• Source extract:

################

DBus P2PDevice API

Craig Dowell craigdo
Tue Sep 20 10:12:58 PDT 2011


Hi All,

I?ve been playing with the 0.8 suppliant code trying to get it
responding over the DBus protocol.  I?m a bit confused by the DBus
version of p2p_find.

D-Feet says the P2PDevice Find method takes an ?a{sv}? as a parameter.
I can set the ?Timeout? key and value and watch it get sent to the
supplicant just fine.  I looked at the ?RequestedDeviceTypes? key
handling, and its variant value is supposed to be an array of
WPAS_DBUS_TYPE_BINARRAY.  WPAS_DBUS_TYPE_BINARRAY is defined as
DBUS_NUMBER_OF_TYPES + 100 which turns out to be 116, which is ascii
?t?.  This tells me I should send an array of uint64_t (?at?) in the
variant value.  I don?t understand why this is not just defined to be
?t? instead of being based on the number of DBus types by the way (or
?y? which I would actually more expect to see there given what it
apparently does).

################

• Material supplied:
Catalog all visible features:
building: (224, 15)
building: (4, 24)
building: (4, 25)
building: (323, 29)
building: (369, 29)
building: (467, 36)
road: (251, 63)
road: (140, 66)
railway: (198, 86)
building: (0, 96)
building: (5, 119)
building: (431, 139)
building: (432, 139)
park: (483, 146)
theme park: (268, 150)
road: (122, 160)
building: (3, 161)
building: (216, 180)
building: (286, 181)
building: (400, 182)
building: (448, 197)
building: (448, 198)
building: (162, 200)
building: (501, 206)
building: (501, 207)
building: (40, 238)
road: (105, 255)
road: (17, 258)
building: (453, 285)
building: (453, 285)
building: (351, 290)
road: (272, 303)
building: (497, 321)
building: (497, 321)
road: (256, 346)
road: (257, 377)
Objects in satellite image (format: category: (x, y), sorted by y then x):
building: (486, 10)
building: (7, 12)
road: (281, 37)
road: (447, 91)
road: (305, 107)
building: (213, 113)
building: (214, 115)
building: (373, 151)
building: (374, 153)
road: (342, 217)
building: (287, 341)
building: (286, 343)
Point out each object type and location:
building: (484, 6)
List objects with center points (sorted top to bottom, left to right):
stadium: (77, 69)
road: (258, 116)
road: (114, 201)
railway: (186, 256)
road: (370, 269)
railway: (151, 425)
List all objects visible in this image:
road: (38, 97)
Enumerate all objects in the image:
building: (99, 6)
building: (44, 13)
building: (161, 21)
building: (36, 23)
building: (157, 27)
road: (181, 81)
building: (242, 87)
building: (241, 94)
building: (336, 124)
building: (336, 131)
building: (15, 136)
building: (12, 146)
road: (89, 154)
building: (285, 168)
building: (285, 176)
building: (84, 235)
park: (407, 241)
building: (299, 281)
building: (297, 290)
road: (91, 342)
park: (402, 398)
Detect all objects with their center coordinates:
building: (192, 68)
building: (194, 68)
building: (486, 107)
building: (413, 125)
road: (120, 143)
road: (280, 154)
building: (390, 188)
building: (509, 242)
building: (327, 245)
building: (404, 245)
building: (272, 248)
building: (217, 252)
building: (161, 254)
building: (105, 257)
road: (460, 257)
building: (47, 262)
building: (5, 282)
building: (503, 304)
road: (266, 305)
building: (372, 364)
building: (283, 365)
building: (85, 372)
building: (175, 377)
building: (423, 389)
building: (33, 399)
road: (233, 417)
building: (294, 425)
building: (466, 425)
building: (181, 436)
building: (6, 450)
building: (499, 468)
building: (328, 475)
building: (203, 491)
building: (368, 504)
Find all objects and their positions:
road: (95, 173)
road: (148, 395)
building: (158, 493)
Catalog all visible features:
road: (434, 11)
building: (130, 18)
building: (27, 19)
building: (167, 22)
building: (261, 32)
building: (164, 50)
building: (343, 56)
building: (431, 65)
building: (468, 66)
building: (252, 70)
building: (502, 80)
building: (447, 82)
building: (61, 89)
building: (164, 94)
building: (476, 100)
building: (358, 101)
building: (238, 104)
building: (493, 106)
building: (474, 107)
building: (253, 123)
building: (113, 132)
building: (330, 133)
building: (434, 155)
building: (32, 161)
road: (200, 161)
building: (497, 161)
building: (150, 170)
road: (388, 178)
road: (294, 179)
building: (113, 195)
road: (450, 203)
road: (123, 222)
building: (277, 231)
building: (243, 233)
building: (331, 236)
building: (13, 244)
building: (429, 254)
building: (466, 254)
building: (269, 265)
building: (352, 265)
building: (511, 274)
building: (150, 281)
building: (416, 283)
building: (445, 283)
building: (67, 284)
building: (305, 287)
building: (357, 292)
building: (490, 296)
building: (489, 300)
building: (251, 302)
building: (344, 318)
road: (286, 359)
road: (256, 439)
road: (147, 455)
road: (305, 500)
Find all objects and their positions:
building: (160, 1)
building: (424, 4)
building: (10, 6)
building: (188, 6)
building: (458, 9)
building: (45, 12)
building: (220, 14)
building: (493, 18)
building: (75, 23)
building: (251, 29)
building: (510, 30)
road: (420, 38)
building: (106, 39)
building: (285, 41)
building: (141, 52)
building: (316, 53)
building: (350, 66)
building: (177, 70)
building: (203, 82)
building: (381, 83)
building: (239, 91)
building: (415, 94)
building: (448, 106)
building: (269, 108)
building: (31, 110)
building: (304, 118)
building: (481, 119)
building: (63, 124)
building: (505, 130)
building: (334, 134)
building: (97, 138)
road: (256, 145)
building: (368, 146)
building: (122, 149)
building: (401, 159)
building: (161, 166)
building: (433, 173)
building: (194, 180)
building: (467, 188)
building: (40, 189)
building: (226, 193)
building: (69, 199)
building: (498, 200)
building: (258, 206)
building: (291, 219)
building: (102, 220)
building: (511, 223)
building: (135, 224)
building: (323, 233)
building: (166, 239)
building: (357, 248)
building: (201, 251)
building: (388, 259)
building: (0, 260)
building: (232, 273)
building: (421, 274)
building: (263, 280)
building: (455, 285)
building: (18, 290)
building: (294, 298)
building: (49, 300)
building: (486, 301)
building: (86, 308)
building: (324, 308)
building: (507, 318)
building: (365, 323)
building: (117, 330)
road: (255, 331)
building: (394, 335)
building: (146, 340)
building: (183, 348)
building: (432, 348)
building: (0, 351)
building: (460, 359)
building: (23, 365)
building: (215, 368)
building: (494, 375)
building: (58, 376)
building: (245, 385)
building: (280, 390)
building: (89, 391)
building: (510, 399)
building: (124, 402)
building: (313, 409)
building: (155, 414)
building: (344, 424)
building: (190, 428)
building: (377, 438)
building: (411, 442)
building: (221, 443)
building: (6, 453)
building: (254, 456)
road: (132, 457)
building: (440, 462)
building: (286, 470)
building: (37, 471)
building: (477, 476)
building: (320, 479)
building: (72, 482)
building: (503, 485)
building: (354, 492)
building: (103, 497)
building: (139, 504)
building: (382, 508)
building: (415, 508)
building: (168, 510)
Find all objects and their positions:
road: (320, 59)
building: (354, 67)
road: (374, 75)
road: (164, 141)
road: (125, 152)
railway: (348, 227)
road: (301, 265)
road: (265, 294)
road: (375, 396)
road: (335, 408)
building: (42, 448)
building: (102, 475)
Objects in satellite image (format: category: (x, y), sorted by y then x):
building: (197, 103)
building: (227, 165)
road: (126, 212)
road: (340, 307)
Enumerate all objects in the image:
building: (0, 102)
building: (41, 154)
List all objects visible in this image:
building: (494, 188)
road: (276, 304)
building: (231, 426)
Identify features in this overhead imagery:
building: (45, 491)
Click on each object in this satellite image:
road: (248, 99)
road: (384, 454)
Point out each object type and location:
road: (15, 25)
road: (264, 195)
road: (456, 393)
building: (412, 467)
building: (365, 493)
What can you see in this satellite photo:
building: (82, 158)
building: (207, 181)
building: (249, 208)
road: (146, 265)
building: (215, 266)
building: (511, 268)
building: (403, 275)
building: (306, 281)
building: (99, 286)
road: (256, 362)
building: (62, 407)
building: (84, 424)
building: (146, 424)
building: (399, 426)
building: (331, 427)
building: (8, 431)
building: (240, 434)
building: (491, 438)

################

• Actions to take:
1. List each distinct DBus type signature quoted in the P2PDevice post.
2. Repeat the passage of the P2PDevice post starting at "DBus P2PDevice API" and ending at "as a parameter.".
The rows have no connection to the P2PDevice post.

• Responses in order:
1. a{sv}, at, t, y

2.
DBus P2PDevice API

Craig Dowell craigdo
Tue Sep 20 10:12:58 PDT 2011


Hi All,

I?ve been playing with the 0.8 suppliant code trying to get it
responding over the DBus protocol.  I?m a bit confused by the DBus
version of p2p_find.

D-Feet says the P2PDevice Find method takes an ?a{sv}? as a parameter.